▸ **Task item**
Transcribe the listing below in full, exactly, with no images.
[[ Records provided, beginning ]]
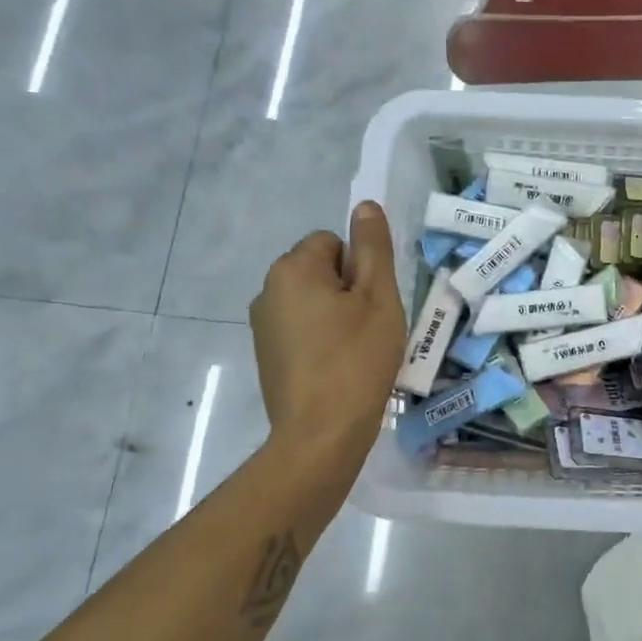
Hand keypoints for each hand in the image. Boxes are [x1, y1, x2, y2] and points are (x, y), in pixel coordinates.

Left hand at [251, 201, 405, 465]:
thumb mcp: (378, 297)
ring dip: (337, 317)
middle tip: (369, 330)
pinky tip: (338, 370)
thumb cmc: (357, 359)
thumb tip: (364, 205)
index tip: (372, 305)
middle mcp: (268, 290)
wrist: (321, 434)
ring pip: (314, 303)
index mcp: (293, 269)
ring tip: (356, 353)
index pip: (333, 242)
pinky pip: (303, 330)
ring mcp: (263, 326)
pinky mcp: (267, 356)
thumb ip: (373, 247)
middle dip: (348, 292)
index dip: (360, 270)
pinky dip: (322, 342)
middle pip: (321, 271)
[[ Records provided, end ]]
▸ **Answer box**
Hand keypoints for each hand in the image. Boxes are [x1, y1, x2, y2] and points are (x, y), in pixel coordinates.

Left hand at [251, 201, 405, 465]:
thumb mcp: (378, 297)
ring dip: (337, 317)
middle tip: (369, 330)
pinky tip: (338, 370)
thumb cmc: (357, 359)
thumb tip: (364, 205)
index tip: (372, 305)
middle mcp: (268, 290)
wrist: (321, 434)
ring pip: (314, 303)
index mcp: (293, 269)
ring tip: (356, 353)
index pip: (333, 242)
pinky pip: (303, 330)
ring mcp: (263, 326)
pinky mcp: (267, 356)
thumb ip: (373, 247)
middle dip: (348, 292)
index dip: (360, 270)
pinky dip: (322, 342)
middle pip: (321, 271)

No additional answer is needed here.